Your objective: Extract the lines from the one containing "locality: Genéve (Suisse)" through the one containing "collectors: P. S. Dixon", and reproduce each of them word for word.

:: Records supplied ::

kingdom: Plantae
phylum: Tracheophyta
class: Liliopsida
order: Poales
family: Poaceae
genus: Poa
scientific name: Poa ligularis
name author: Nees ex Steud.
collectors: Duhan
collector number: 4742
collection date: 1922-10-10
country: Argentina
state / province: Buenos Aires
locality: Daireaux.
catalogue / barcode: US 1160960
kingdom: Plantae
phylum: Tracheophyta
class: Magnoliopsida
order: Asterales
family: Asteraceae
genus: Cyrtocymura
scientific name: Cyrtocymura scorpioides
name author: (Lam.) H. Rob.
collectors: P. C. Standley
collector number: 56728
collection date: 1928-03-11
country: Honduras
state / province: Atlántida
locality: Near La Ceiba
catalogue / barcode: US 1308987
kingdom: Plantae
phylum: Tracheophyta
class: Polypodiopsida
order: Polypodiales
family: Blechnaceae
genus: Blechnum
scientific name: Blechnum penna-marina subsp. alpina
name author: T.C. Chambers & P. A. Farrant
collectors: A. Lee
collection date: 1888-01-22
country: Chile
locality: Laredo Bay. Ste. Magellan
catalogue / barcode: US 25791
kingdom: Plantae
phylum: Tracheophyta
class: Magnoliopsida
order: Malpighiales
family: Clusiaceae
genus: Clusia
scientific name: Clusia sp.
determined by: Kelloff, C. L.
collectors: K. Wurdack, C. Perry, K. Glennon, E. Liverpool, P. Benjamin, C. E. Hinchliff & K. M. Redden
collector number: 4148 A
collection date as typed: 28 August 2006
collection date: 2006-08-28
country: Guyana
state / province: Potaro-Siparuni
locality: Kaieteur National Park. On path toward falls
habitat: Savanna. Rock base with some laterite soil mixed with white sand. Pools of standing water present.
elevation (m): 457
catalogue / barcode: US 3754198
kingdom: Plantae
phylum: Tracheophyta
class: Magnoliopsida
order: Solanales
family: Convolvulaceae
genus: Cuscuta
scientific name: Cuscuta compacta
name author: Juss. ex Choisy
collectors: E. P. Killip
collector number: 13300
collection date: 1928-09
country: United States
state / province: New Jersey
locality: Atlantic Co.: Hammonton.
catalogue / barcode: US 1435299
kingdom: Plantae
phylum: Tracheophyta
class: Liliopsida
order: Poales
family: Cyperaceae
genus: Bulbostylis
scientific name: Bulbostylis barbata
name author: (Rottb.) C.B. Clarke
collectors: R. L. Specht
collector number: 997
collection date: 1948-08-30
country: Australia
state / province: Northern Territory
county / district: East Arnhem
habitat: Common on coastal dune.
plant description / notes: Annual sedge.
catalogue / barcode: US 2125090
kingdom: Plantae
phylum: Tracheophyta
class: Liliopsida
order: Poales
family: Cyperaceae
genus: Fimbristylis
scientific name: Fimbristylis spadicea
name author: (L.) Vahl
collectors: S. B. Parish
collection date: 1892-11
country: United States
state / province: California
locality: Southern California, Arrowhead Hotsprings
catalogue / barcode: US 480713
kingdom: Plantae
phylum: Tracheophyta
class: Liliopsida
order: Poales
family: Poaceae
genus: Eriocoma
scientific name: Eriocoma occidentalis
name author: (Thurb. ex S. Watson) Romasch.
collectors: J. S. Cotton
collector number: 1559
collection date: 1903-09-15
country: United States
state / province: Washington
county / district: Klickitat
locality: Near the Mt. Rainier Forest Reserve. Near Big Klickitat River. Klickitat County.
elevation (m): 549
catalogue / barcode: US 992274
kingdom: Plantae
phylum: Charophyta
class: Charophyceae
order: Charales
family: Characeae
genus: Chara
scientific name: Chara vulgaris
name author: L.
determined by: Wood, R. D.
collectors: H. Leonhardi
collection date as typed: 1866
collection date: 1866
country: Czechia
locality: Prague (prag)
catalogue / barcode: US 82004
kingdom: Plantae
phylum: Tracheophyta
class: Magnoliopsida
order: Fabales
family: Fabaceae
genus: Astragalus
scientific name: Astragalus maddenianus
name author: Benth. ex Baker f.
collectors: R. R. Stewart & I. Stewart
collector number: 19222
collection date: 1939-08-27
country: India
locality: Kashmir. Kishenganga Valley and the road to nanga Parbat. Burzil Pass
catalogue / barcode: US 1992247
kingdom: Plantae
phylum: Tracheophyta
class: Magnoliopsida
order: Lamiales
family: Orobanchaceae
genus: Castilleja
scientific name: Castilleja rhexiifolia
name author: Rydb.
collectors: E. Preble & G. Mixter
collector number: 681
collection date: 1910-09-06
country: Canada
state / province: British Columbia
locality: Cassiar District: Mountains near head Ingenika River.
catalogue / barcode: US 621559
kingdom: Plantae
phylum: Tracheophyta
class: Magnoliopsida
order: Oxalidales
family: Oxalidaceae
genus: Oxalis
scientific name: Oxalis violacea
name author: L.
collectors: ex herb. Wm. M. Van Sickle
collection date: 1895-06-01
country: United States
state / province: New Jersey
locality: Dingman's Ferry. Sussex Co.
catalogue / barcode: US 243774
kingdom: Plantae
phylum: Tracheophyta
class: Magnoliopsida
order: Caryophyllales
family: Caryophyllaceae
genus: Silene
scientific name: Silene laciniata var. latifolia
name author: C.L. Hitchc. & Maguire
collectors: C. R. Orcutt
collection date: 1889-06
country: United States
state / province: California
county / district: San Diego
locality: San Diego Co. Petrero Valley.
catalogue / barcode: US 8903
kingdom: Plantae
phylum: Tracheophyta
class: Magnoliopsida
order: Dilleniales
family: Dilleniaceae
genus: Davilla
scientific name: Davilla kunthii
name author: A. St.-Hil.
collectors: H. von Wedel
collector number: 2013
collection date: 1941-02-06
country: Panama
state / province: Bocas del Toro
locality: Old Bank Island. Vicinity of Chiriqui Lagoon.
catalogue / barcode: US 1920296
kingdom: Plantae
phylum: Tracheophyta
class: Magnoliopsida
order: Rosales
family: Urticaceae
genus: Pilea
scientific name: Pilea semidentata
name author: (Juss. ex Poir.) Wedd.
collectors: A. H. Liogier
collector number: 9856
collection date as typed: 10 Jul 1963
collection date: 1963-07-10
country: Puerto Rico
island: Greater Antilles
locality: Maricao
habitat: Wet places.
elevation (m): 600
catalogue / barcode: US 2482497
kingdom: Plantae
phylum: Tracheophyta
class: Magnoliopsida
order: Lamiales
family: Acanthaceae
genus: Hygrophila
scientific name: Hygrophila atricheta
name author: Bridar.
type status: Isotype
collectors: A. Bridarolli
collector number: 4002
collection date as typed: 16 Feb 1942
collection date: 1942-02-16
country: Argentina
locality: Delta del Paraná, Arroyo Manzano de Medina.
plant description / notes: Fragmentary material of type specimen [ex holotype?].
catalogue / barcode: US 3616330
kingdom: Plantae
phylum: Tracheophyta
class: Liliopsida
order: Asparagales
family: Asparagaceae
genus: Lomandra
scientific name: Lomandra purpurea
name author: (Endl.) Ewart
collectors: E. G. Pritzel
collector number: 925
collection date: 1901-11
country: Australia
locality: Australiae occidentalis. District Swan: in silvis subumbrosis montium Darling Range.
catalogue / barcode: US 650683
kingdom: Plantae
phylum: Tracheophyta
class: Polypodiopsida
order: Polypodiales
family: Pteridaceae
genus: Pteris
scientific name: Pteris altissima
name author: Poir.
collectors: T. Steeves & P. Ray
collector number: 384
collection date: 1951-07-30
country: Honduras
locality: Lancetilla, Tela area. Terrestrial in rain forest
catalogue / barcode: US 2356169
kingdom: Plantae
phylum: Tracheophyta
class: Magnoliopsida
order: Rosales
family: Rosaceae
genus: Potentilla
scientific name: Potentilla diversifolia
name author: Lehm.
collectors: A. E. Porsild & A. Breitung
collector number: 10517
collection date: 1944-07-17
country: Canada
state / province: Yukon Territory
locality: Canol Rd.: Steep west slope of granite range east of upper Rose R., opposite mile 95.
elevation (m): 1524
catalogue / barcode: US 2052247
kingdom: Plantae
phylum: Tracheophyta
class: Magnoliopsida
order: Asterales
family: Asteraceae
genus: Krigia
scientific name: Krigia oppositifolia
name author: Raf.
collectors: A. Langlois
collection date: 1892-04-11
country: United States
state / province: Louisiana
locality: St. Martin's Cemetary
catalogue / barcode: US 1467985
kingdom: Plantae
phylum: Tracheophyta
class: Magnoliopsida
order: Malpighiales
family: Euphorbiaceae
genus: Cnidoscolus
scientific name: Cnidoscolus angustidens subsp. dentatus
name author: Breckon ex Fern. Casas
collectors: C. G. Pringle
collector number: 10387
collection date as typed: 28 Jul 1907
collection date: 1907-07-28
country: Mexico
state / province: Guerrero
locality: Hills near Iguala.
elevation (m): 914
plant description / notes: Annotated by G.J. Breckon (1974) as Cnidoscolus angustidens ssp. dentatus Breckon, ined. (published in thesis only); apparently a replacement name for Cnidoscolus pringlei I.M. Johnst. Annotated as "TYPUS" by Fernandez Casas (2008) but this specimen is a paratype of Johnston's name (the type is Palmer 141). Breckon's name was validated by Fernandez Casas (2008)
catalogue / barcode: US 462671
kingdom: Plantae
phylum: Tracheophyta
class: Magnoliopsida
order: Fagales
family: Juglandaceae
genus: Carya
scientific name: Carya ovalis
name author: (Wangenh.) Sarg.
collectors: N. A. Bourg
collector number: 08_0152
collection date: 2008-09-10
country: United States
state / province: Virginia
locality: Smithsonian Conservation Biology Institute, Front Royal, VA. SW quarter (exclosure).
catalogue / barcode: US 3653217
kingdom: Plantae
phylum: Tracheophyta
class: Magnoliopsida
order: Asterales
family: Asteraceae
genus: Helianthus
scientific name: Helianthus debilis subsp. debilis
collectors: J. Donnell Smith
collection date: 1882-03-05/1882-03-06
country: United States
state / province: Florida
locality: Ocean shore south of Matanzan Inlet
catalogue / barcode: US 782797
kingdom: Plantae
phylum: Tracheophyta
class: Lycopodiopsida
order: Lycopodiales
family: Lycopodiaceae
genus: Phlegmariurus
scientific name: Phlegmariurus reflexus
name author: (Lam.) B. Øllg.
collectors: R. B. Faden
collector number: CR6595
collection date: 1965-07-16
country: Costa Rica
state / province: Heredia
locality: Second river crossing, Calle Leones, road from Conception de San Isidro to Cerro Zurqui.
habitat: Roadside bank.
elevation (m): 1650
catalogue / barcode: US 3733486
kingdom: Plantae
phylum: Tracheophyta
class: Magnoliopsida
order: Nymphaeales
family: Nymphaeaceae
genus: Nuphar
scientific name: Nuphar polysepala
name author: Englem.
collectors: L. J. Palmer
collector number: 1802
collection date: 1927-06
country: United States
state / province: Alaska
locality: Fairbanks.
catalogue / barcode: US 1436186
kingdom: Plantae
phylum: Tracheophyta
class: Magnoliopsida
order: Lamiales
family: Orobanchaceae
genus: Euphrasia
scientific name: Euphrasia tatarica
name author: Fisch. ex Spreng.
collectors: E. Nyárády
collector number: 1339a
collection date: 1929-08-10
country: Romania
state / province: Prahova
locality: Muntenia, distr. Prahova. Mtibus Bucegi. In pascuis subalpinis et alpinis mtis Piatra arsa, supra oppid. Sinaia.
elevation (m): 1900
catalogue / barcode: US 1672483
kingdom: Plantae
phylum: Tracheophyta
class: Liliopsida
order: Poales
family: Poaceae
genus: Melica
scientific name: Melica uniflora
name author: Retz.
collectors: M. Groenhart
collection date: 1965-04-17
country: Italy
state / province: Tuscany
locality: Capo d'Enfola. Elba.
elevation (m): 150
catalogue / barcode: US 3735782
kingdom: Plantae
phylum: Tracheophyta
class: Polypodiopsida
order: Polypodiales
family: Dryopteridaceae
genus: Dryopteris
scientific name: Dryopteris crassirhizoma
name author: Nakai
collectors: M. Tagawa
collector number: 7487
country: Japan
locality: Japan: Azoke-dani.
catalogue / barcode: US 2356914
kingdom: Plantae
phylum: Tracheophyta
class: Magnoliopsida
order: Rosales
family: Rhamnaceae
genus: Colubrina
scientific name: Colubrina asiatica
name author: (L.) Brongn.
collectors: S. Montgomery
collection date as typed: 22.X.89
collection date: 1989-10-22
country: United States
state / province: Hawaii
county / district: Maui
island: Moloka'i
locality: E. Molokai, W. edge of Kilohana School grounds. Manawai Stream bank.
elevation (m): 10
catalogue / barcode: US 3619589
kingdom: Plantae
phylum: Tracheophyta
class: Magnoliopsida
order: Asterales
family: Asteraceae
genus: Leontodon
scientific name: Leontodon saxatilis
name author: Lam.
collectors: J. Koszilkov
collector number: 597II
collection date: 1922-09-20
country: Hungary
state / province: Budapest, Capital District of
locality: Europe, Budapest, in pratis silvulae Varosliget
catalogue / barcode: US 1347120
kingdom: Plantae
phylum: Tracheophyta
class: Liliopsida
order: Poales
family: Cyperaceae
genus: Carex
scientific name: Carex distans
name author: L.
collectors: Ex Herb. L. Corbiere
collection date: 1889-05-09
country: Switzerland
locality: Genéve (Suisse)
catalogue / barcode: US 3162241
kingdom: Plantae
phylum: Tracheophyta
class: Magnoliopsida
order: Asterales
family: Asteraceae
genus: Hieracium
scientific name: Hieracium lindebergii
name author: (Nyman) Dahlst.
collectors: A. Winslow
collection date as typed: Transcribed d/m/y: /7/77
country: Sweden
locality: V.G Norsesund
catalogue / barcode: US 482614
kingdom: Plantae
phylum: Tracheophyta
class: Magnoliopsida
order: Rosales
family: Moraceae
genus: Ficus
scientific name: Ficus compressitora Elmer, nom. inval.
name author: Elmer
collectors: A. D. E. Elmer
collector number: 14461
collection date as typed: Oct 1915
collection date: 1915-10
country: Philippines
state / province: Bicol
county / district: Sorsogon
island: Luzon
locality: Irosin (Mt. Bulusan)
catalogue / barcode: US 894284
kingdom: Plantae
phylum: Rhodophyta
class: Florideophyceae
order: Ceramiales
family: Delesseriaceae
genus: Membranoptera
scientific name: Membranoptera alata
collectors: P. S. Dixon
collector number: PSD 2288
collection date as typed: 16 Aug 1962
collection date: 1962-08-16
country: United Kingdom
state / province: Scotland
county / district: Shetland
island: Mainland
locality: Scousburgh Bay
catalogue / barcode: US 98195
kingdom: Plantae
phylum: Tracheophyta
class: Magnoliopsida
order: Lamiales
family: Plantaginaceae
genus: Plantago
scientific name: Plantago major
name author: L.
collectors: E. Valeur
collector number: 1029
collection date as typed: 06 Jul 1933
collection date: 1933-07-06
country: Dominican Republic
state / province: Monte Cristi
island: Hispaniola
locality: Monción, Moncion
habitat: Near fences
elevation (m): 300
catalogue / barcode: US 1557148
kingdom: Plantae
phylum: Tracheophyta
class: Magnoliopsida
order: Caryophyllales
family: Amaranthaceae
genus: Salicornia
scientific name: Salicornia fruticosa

:::

Output of the task:
locality: Genéve (Suisse)
catalogue / barcode: US 3162241
kingdom: Plantae
phylum: Tracheophyta
class: Magnoliopsida
order: Asterales
family: Asteraceae
genus: Hieracium
scientific name: Hieracium lindebergii
name author: (Nyman) Dahlst.
collectors: A. Winslow
collection date as typed: Transcribed d/m/y: /7/77
country: Sweden
locality: V.G Norsesund
catalogue / barcode: US 482614
kingdom: Plantae
phylum: Tracheophyta
class: Magnoliopsida
order: Rosales
family: Moraceae
genus: Ficus
scientific name: Ficus compressitora Elmer, nom. inval.
name author: Elmer
collectors: A. D. E. Elmer
collector number: 14461
collection date as typed: Oct 1915
collection date: 1915-10
country: Philippines
state / province: Bicol
county / district: Sorsogon
island: Luzon
locality: Irosin (Mt. Bulusan)
catalogue / barcode: US 894284
kingdom: Plantae
phylum: Rhodophyta
class: Florideophyceae
order: Ceramiales
family: Delesseriaceae
genus: Membranoptera
scientific name: Membranoptera alata
collectors: P. S. Dixon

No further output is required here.